Conducting
polymers modified with redox-active moieties or amphiphilic
surfactants are promising adsorbent materials for the separation of
neutral organic species from water. We develop an asymmetric system
combining a polyvinylferrocene–polypyrrole hybrid (PVF–PPy)
and an amphiphilic surfactant dioctyl sulfosuccinate (AOT)-doped polypyrrole
(PPy(AOT)) that have complementary hydrophobicity tunability in response
to electrochemical modulations. Both materials are hydrophobic in
their respective neutral states, exhibiting high affinities toward
organics. Upon application of a mild potential to oxidize PVF–PPy
and reduce PPy(AOT), these polymers can be simultaneously rendered
hydrophilic, thereby driving desorption of organics and regeneration
of the materials. The asymmetric system can be used in a cyclic fashion,
through repeated electrical shorting of the two electrodes to program
the capture of organics from a large volume of feed solution, and
application of a potential (above 0.9 V) to stimulate the release
of the adsorbed organics into a small volume of desorption solution.

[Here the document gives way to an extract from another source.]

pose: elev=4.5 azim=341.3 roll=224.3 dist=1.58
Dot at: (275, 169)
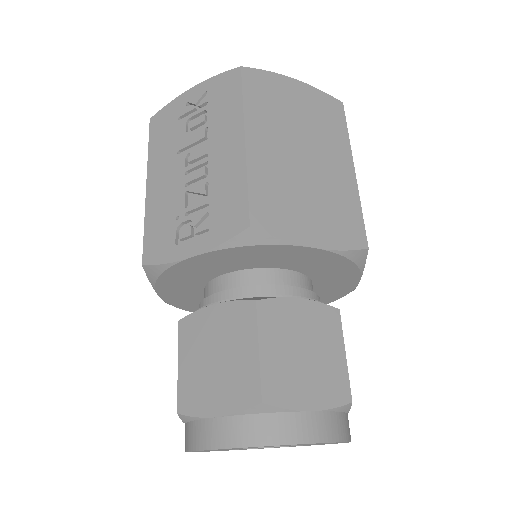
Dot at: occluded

The asymmetric configuration has multiple benefits, including suppression
of water parasitic reactions, high energetic efficiency, and selectivity
for target organic species. Therefore, the electrode system has the
potential to reduce the energy consumption in the mitigation of organic
contaminants over conventional methods, with the additional ability
to recover valuable organic products, opening up new possibilities
for addressing the water–energy nexus.